It's always an honor to curate a selection of books for the TED Conference bookstore — the team asks 20 or so people to select a few books that are their current (or all-time) favorites, and say a bit about why. Here are my picks for this year.
From a very early age, letters on a page have drawn me in. I get nervous in a room with nothing to read. These days I have plenty of digital titles (and devices), but also house many paper-based books, a messy pile of magazines and newspapers. All of that comforts me, as does the act of zeroing in to read. I can feel the synapses firing and I’m happy.
Why these books
Predictably, these six titles reflect my passions. I love graphic non-fiction, and so there are two very different books in that style. Two touchpoints in my life are home and Buddhism, loosely defined, and so here they are represented too. One is an old classic, and the other a brand new novel. I hope you discover something that speaks to you in any one of them.

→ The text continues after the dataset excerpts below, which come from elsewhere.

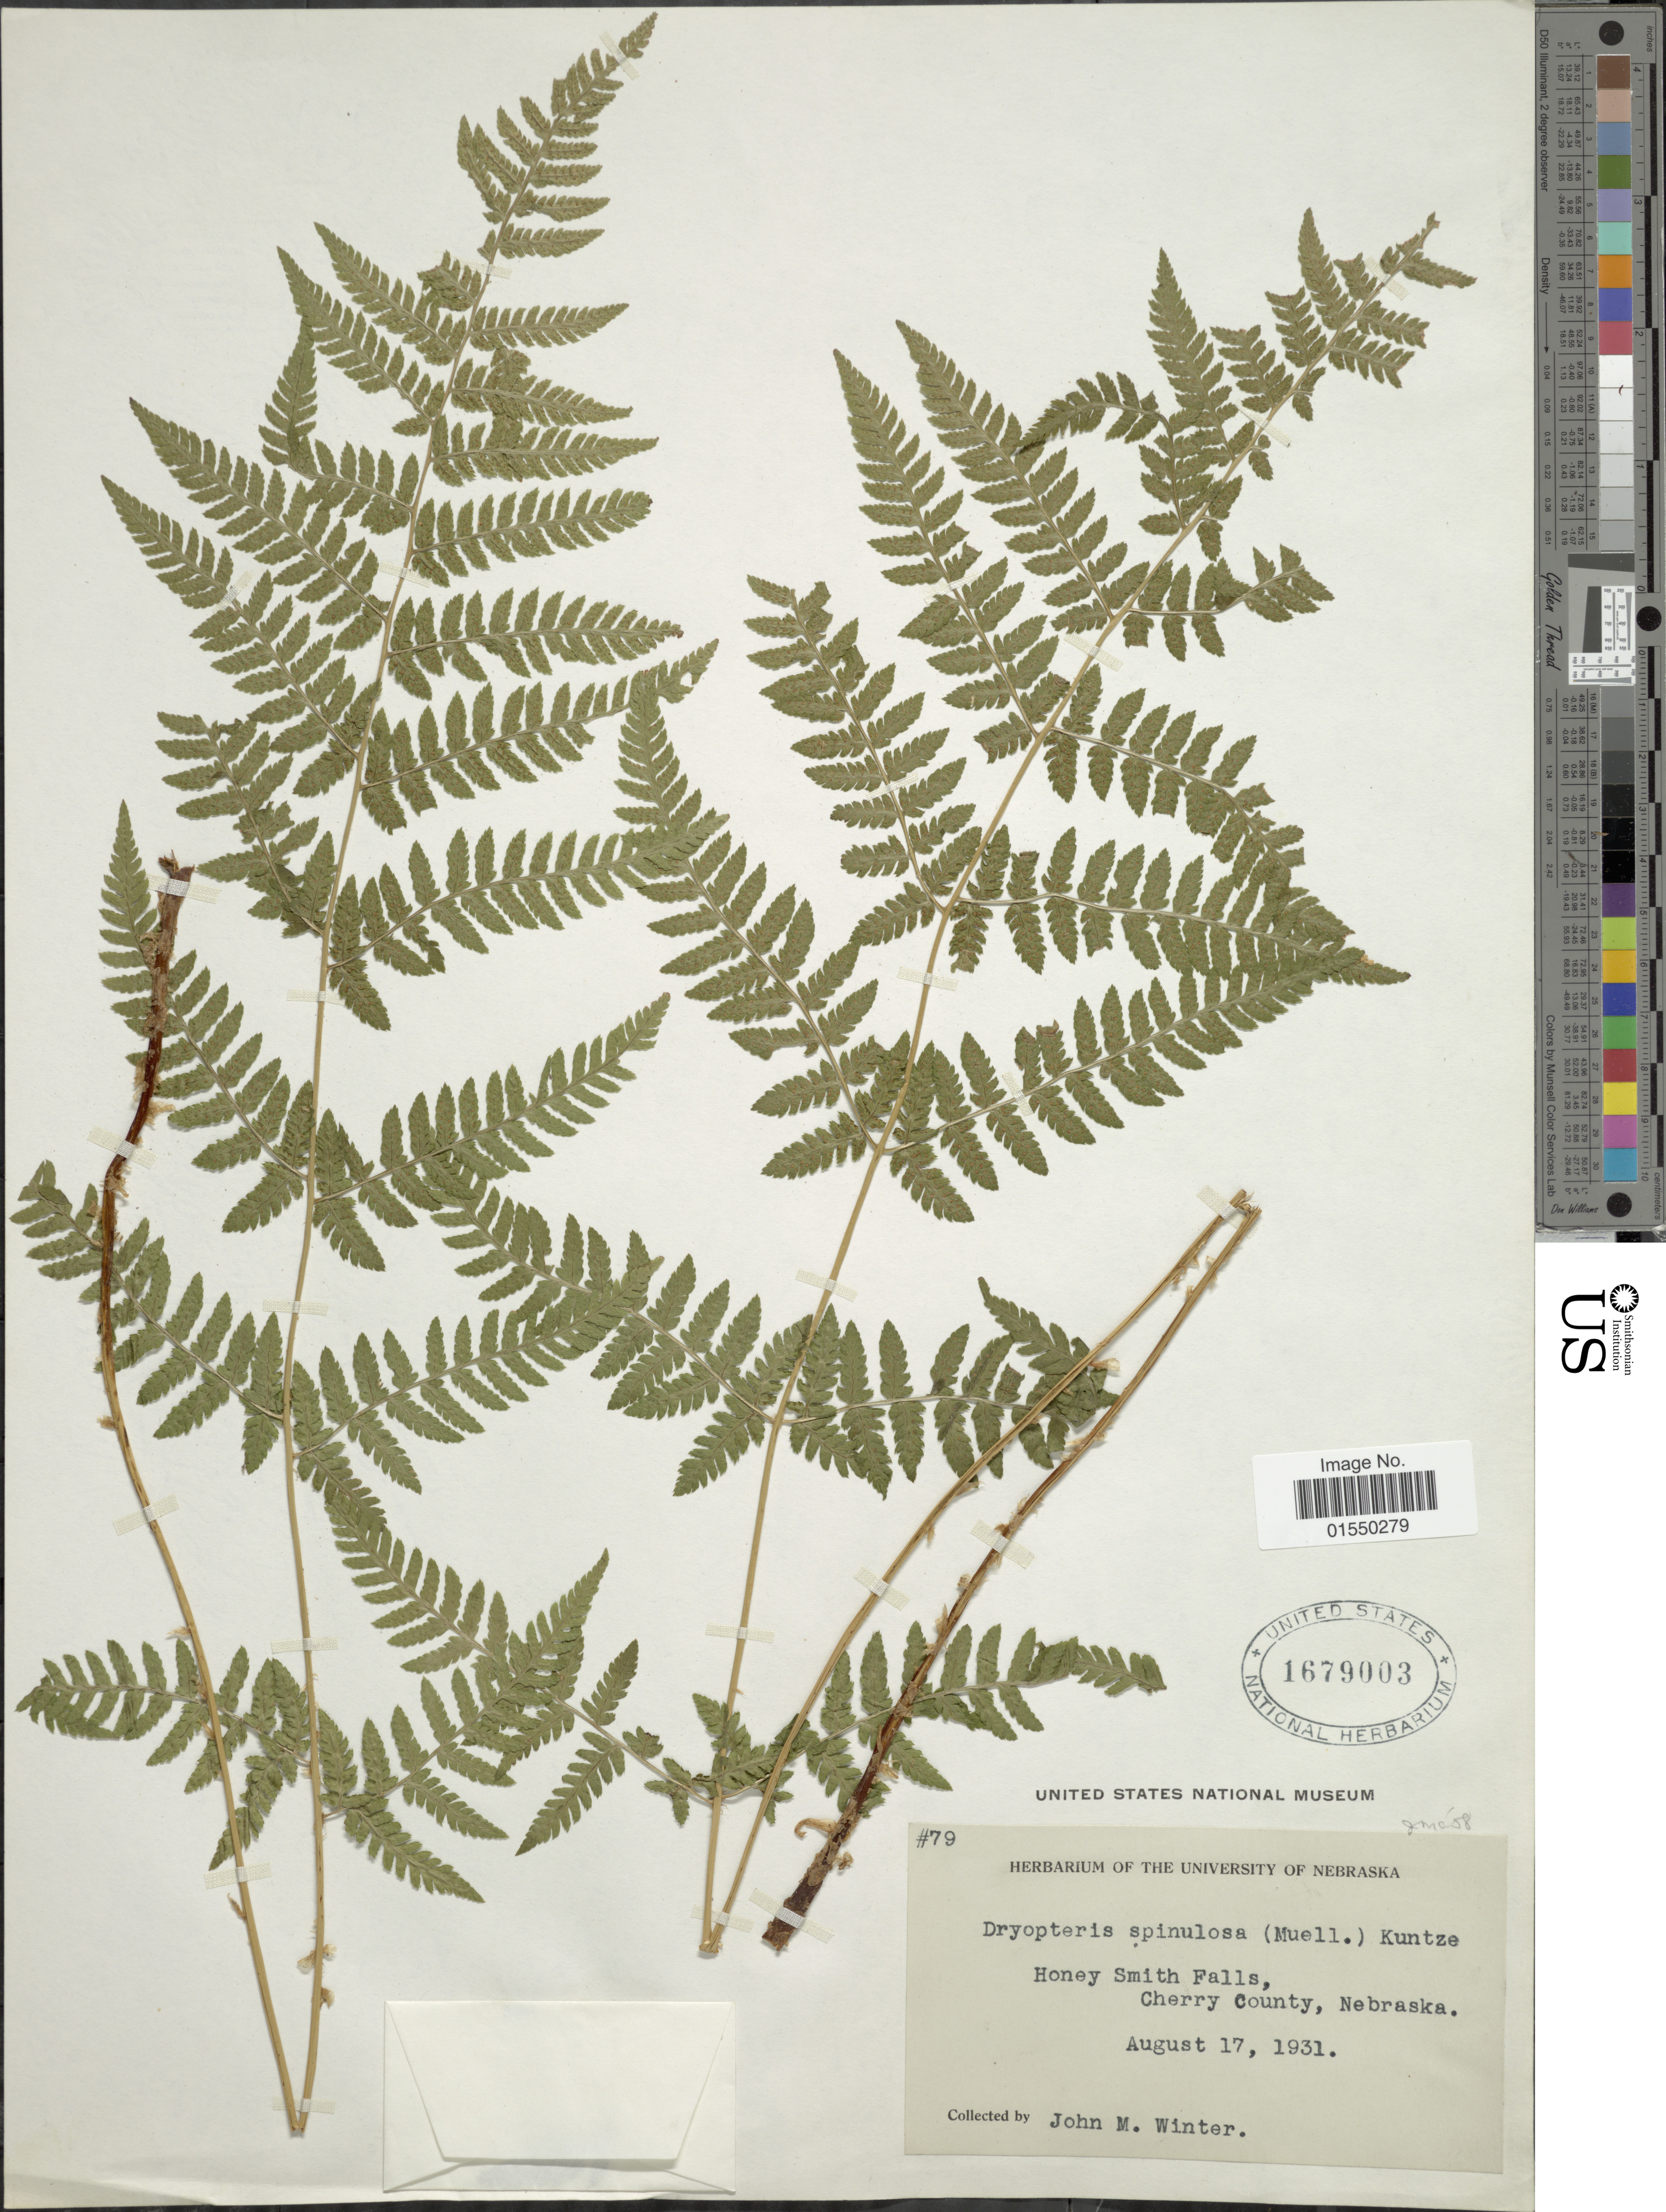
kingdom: Plantae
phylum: Tracheophyta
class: Polypodiopsida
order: Polypodiales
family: Dryopteridaceae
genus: Dryopteris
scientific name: Dryopteris carthusiana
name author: (Villars) H.P. Fuchs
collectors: J. M. Winter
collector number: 79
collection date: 1931-08-17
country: United States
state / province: Nebraska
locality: Honey Smith Falls, Cherry County, Nebraska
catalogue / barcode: US 1679003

Rebecca Solnit - River of Shadows
Solnit has written a raft of books since this came out in 2004, but it’s such a terrific story: how Northern California became the nexus and nurturer of early technologies, outsized dreams and failures, and wild ideas that came into being. Little has changed in 150 years.
Alison Bechdel - Are You My Mother?
I loved Fun Home, her earlier graphic memoir about her father. This one cuts deeper for most every woman: the saga of Alison’s gnarly relationship with her complicated, mixed-signal-emitting mother. It’s rich in self-awareness, humor, and a hard-won understanding how life works.
Pema Chodron - Comfortable With Uncertainty
I have my share of “Buddhism for Westerners” titles; the ones I return to are by Pema Chodron, an American Buddhist teacher. The chapters are short readings that guide us through the various difficulties of being human in a modern world, toward generosity of spirit, openness, acceptance.
Mary Gordon - Home: What It Means and Why It Matters
This little book is a lovely exploration of what makes a space into home, and how acutely we feel love or longing for that ideal. She writes candidly about times in her life when she knew she’d found a “home”, and other times when she couldn’t get to it. As a nester of the first order, I love understanding the deeper impulses of home.
Brian Fies - Whatever Happened to the World of Tomorrow?
A whimsical (and dark) graphical exploration of our old ideas of what the future could mean, and our grownup understanding of its limitations. Fies starts with the World of Tomorrow at the New York World’s Fair in 1940, the visions from which were quickly dashed. But Fies is still hopeful: “There was a time when building the future was inspirational...I think it can be again.”
Robin Sloan - Mr. Penumbra’s 24-Hour Bookstore
I’m not usually a novel reader, but this cabinet of wonders offers a rich story of a secret bookstore, Google, magical characters and digital natives interacting and therefore exploring the pull of old and new. Sloan is deft and affectionate about all of it.